FG Lukas 2: 21-22 | Jezus besnijdenis | 04-01-1981

Lukas 221 22In de opname is tussen 25 en 31e minuut storing waarneembaar.

Deze opname valt in een Doopdienst in bij het voorlezen van het doopformulier

Na de doop zingt de gemeente: Psalm 134: 3

3 Dat ‘s Heeren zegen op u daal’; Zijn gunst uit Sion u bestraal’. Hij schiep ‘t heelal, Zijn Naam ter eer: Looft, looft dan aller heren Heer’!
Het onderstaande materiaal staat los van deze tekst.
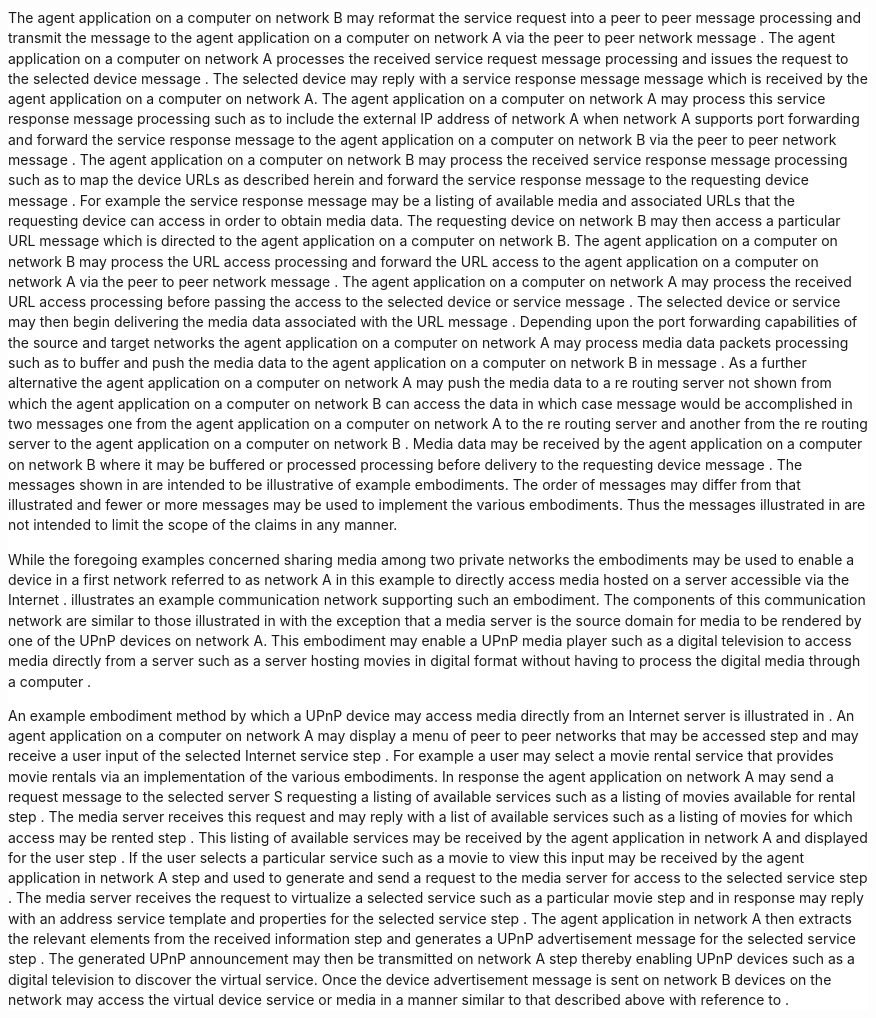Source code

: The agent application on a computer on network B may reformat the service request into a peer to peer message processing and transmit the message to the agent application on a computer on network A via the peer to peer network message . The agent application on a computer on network A processes the received service request message processing and issues the request to the selected device message . The selected device may reply with a service response message message which is received by the agent application on a computer on network A. The agent application on a computer on network A may process this service response message processing such as to include the external IP address of network A when network A supports port forwarding and forward the service response message to the agent application on a computer on network B via the peer to peer network message . The agent application on a computer on network B may process the received service response message processing such as to map the device URLs as described herein and forward the service response message to the requesting device message . For example the service response message may be a listing of available media and associated URLs that the requesting device can access in order to obtain media data. The requesting device on network B may then access a particular URL message which is directed to the agent application on a computer on network B. The agent application on a computer on network B may process the URL access processing and forward the URL access to the agent application on a computer on network A via the peer to peer network message . The agent application on a computer on network A may process the received URL access processing before passing the access to the selected device or service message . The selected device or service may then begin delivering the media data associated with the URL message . Depending upon the port forwarding capabilities of the source and target networks the agent application on a computer on network A may process media data packets processing such as to buffer and push the media data to the agent application on a computer on network B in message . As a further alternative the agent application on a computer on network A may push the media data to a re routing server not shown from which the agent application on a computer on network B can access the data in which case message would be accomplished in two messages one from the agent application on a computer on network A to the re routing server and another from the re routing server to the agent application on a computer on network B . Media data may be received by the agent application on a computer on network B where it may be buffered or processed processing before delivery to the requesting device message . The messages shown in are intended to be illustrative of example embodiments. The order of messages may differ from that illustrated and fewer or more messages may be used to implement the various embodiments. Thus the messages illustrated in are not intended to limit the scope of the claims in any manner.

While the foregoing examples concerned sharing media among two private networks the embodiments may be used to enable a device in a first network referred to as network A in this example to directly access media hosted on a server accessible via the Internet . illustrates an example communication network supporting such an embodiment. The components of this communication network are similar to those illustrated in with the exception that a media server is the source domain for media to be rendered by one of the UPnP devices on network A. This embodiment may enable a UPnP media player such as a digital television to access media directly from a server such as a server hosting movies in digital format without having to process the digital media through a computer .

An example embodiment method by which a UPnP device may access media directly from an Internet server is illustrated in . An agent application on a computer on network A may display a menu of peer to peer networks that may be accessed step and may receive a user input of the selected Internet service step . For example a user may select a movie rental service that provides movie rentals via an implementation of the various embodiments. In response the agent application on network A may send a request message to the selected server S requesting a listing of available services such as a listing of movies available for rental step . The media server receives this request and may reply with a list of available services such as a listing of movies for which access may be rented step . This listing of available services may be received by the agent application in network A and displayed for the user step . If the user selects a particular service such as a movie to view this input may be received by the agent application in network A step and used to generate and send a request to the media server for access to the selected service step . The media server receives the request to virtualize a selected service such as a particular movie step and in response may reply with an address service template and properties for the selected service step . The agent application in network A then extracts the relevant elements from the received information step and generates a UPnP advertisement message for the selected service step . The generated UPnP announcement may then be transmitted on network A step thereby enabling UPnP devices such as a digital television to discover the virtual service. Once the device advertisement message is sent on network B devices on the network may access the virtual device service or media in a manner similar to that described above with reference to .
Schriftlezing Lukas 2: 21-24

21 En als acht dagen vervuld waren, dat men het Kindeken besnijden zou, zo werd Zijn Naam genaamd JEZUS, welke genaamd was van den engel, eer Hij in het lichaam ontvangen was. 22 En als de dagen harer reiniging vervuld waren, naar de wet van Mozes, brachten zij Hem te Jeruzalem, opdat zij Hem den Heere voorstelden; 23 (Gelijk geschreven is in de wet des Heeren: Al wat mannelijk is, dat de moeder opent, zal den Heere heilig genaamd worden.) 24 En opdat zij offerande gaven, naar hetgeen in de wet des Heeren gezegd is, een paar tortelduiven, of twee jonge duiven.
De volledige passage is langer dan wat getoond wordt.